Sad Comment on the Profession

This story from Inside Higher Ed describes how a late-career Ph.D. post-doc was one of the escorts in the "D.C. Madame" trial. The story basically describes her career track: a successful professional that wanted to advance in the area of occupational therapy. To do so, she required the credentialization for positions that she was seeking (including being a department chair at a University). She was broke, the process between finding a job and actually being employed in that job and an ailing parent meant that she didn't have enough money to make ends meet.
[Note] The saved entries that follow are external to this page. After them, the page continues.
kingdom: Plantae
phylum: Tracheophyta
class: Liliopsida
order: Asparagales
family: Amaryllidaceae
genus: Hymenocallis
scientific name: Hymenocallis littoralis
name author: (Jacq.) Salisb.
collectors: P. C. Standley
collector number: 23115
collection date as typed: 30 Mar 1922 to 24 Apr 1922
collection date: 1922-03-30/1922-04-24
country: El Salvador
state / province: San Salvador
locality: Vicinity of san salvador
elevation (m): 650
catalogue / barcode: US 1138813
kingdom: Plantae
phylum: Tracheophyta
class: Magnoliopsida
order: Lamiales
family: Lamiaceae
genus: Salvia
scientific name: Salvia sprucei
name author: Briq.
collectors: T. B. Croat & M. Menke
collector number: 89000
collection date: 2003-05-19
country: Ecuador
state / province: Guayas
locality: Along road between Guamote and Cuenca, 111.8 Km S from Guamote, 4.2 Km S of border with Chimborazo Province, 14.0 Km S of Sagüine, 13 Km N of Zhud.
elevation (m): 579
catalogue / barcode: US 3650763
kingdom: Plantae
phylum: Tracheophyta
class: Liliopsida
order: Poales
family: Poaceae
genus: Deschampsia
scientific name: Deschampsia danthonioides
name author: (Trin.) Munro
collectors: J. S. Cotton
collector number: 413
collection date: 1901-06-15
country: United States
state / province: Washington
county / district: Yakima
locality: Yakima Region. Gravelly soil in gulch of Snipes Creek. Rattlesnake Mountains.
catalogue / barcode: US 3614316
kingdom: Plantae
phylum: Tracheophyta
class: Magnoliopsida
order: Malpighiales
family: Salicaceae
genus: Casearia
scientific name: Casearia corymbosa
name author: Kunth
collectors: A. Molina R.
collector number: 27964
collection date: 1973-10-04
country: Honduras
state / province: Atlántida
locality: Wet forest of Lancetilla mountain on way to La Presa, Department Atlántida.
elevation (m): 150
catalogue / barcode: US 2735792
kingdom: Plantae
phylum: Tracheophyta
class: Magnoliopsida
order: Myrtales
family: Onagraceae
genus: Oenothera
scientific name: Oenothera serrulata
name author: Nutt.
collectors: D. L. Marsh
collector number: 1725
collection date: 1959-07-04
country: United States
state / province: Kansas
This is wrong on so many levels I'm not sure my further comment would do any justice. First, the flaws of an academic system that place the risks and burdens of fluctuating employment solely on the individual. Second, the fact that, as an adjunct professor and interim department chair, she was not making enough money to make ends meet shows the utter lack of respect to the people who actually make the university run. While I see multi-million dollar contracts go to football and men's basketball coaches (the latter being especially appalling because of the dismal graduation rates among their players), the people actually responsible for teaching are left with few options for making ends meet. Then, there is the whole idea that someone who is trying to improve her career, did not follow a traditional career track and is well-respected professional is treated in such a way is appalling.

Actually, the whole thing is appalling and, while I could go on, I think that I'll leave it at that.